On 05/18/2014 07:47 AM, David Schmitt wrote:
> Hi,
>
> thank you Jeremy for sharing your setup. That looks very nice indeed!
>
> I do have a few questions, which might help further the understanding of
> r10k deployments.
>
> * How is r10k used with local vagrant development?
>
I guess I would have to better understand in what capacity you are
thinking with local vagrant development. All r10k is doing is checking
out the repo to a cached directory then deploying the branches out as
environment directories under the specified basedir. Likewise the
Puppetfile itself is also understood by librarian-puppet which can
install the modules specified into a modules/ sub-directory and is
actually part of my local workflow to test and ensure I have
dependencies met when including a new module since r10k doesn't do the
dependency check itself and simply installs only what's specified in the
Puppetfile.
> * How do you manage local patches to puppet-forge modules?
>
I approach modifications as I do as a Debian Developer, and if I need
to patch a forge module I've forked it, fixed it and submitted a pull
request back to the author. The Puppetfile format allows for both
specifying the forge module or a git repo and with r10k > 1.1.3 it
handles switching between a forge module declaration and a git repo so
until the patch is accepted I can point the module at the modified git repo.
>
> Some notes from my side:
>
> * jenkins with multiple branches: depending on the complexity of your
> jobs, and non-functional requirements, you might consider using
> jenkins-job-builder to create separate jobs for each branch, or use
> one of the more built-in mechnisms like the GIT_BRANCH environment
> variable or job parameters (when triggering externally).
>
I'll have to take a look at jenkins-job-builder and see if it can't
provide the solution I'm looking for. My job that triggers the r10k
deployment is using GIT_BRANCH to decide which environment to update.

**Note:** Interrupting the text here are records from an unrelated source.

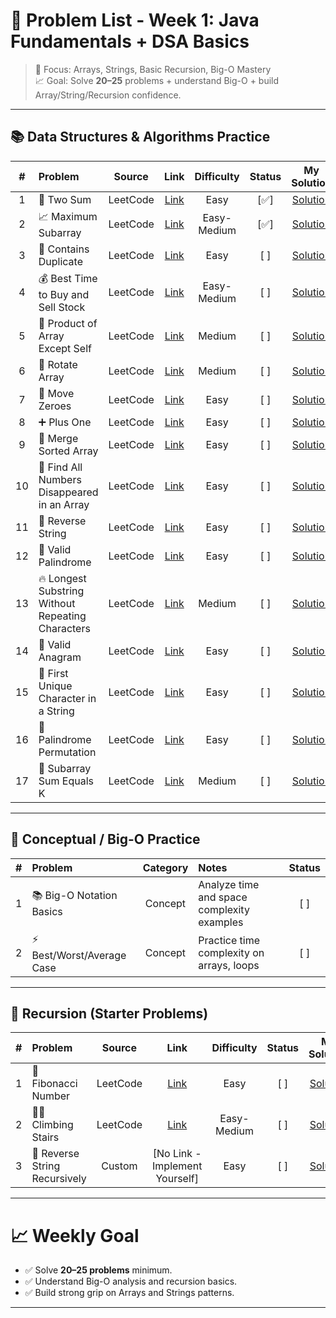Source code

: # 📑 Problem List - Week 1: Java Fundamentals + DSA Basics

> 🎯 Focus: Arrays, Strings, Basic Recursion, Big-O Mastery  
> 📈 Goal: Solve **20–25** problems + understand Big-O + build Array/String/Recursion confidence.

---

## 📚 Data Structures & Algorithms Practice

| #  | Problem                                           |  Source  |                                         Link                                          | Difficulty  | Status | My Solution  |
|:--:|:--------------------------------------------------|:--------:|:-------------------------------------------------------------------------------------:|:-----------:|:------:|:------------:|
| 1  | 🧮 Two Sum                                        | LeetCode |                    [Link](https://leetcode.com/problems/two-sum/)                     |    Easy     |  [✅]   | [Solution](https://github.com/sams52s/problem_solving/blob/main/LeetCode%20Random/TwoSum.java) |
| 2  | 📈 Maximum Subarray                               | LeetCode |                [Link](https://leetcode.com/problems/maximum-subarray/)                | Easy-Medium |  [✅]   | [Solution](https://github.com/sams52s/problem_solving/blob/main/LeetCode%20Random/MaxSubArray.java) |
| 3  | 🔎 Contains Duplicate                             | LeetCode |               [Link](https://leetcode.com/problems/contains-duplicate/)               |    Easy     |  [ ]   | [Solution]() |
| 4  | 💰 Best Time to Buy and Sell Stock                | LeetCode |        [Link](https://leetcode.com/problems/best-time-to-buy-and-sell-stock/)         | Easy-Medium |  [ ]   | [Solution]() |
| 5  | 🛒 Product of Array Except Self                   | LeetCode |          [Link](https://leetcode.com/problems/product-of-array-except-self/)          |   Medium    |  [ ]   | [Solution]() |
| 6  | 🔄 Rotate Array                                   | LeetCode |                  [Link](https://leetcode.com/problems/rotate-array/)                  |   Medium    |  [ ]   | [Solution]() |
| 7  | 🧹 Move Zeroes                                    | LeetCode |                  [Link](https://leetcode.com/problems/move-zeroes/)                   |    Easy     |  [ ]   | [Solution]() |
| 8  | ➕ Plus One                                        | LeetCode |                    [Link](https://leetcode.com/problems/plus-one/)                    |    Easy     |  [ ]   | [Solution]() |
| 9  | 🔗 Merge Sorted Array                             | LeetCode |               [Link](https://leetcode.com/problems/merge-sorted-array/)               |    Easy     |  [ ]   | [Solution]() |
| 10 | 👻 Find All Numbers Disappeared in an Array       | LeetCode |    [Link](https://leetcode.com/problems/find-all-numbers-disappeared-in-an-array/)    |    Easy     |  [ ]   | [Solution]() |
| 11 | 🔄 Reverse String                                 | LeetCode |                 [Link](https://leetcode.com/problems/reverse-string/)                 |    Easy     |  [ ]   | [Solution]() |
| 12 | 🧪 Valid Palindrome                               | LeetCode |                [Link](https://leetcode.com/problems/valid-palindrome/)                |    Easy     |  [ ]   | [Solution]() |
| 13 | 🔥 Longest Substring Without Repeating Characters | LeetCode | [Link](https://leetcode.com/problems/longest-substring-without-repeating-characters/) |   Medium    |  [ ]   | [Solution]() |
| 14 | 🧩 Valid Anagram                                  | LeetCode |                 [Link](https://leetcode.com/problems/valid-anagram/)                  |    Easy     |  [ ]   | [Solution]() |
| 15 | 🎯 First Unique Character in a String             | LeetCode |       [Link](https://leetcode.com/problems/first-unique-character-in-a-string/)       |    Easy     |  [ ]   | [Solution]() |
| 16 | 🧠 Palindrome Permutation                         | LeetCode |             [Link](https://leetcode.com/problems/palindrome-permutation/)             |    Easy     |  [ ]   | [Solution]() |
| 17 | 🧩 Subarray Sum Equals K                          | LeetCode |             [Link](https://leetcode.com/problems/subarray-sum-equals-k/)              |   Medium    |  [ ]   | [Solution]() |

---

## 🔎 Conceptual / Big-O Practice

| # | Problem | Category | Notes | Status |
|:-:|:--------|:--------:|:------|:------:|
| 1 | 📚 Big-O Notation Basics | Concept | Analyze time and space complexity examples | [ ] |
| 2 | ⚡ Best/Worst/Average Case | Concept | Practice time complexity on arrays, loops | [ ] |

---

## 🧠 Recursion (Starter Problems)

| # | Problem | Source | Link | Difficulty | Status | My Solution |
|:-:|:--------|:------:|:----:|:----------:|:------:|:-----------:|
| 1 | 🔁 Fibonacci Number | LeetCode | [Link](https://leetcode.com/problems/fibonacci-number/) | Easy | [ ] | [Solution]() |
| 2 | 🧗‍♂️ Climbing Stairs | LeetCode | [Link](https://leetcode.com/problems/climbing-stairs/) | Easy-Medium | [ ] | [Solution]() |
| 3 | 🔄 Reverse String Recursively | Custom | [No Link - Implement Yourself] | Easy | [ ] | [Solution]() |

---

# 📈 Weekly Goal
- ✅ Solve **20–25 problems** minimum.
- ✅ Understand Big-O analysis and recursion basics.
- ✅ Build strong grip on Arrays and Strings patterns.

---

The trick is in the promotion trigger as I currently have to pass the
next branch to promote to and the actual job itself for development &
staging which have this promotion trigger are locked by specifying the
"Branches to build" within the job. The production branch deploy job is
almost identical with the exception it uses the git publisher to tag the
run on success and it doesn't have the promotions.
> * For bootstrapping, you might want to look into the kafo tool
> https://github.com/theforeman/kafo
> That is being developed by the foreman guis and can use puppet
> modules and manifests to bootstrap/install systems.
>
As I haven't used theforeman I haven't looked much at the other
projects coming out of it. I'll have to take a look at this and see.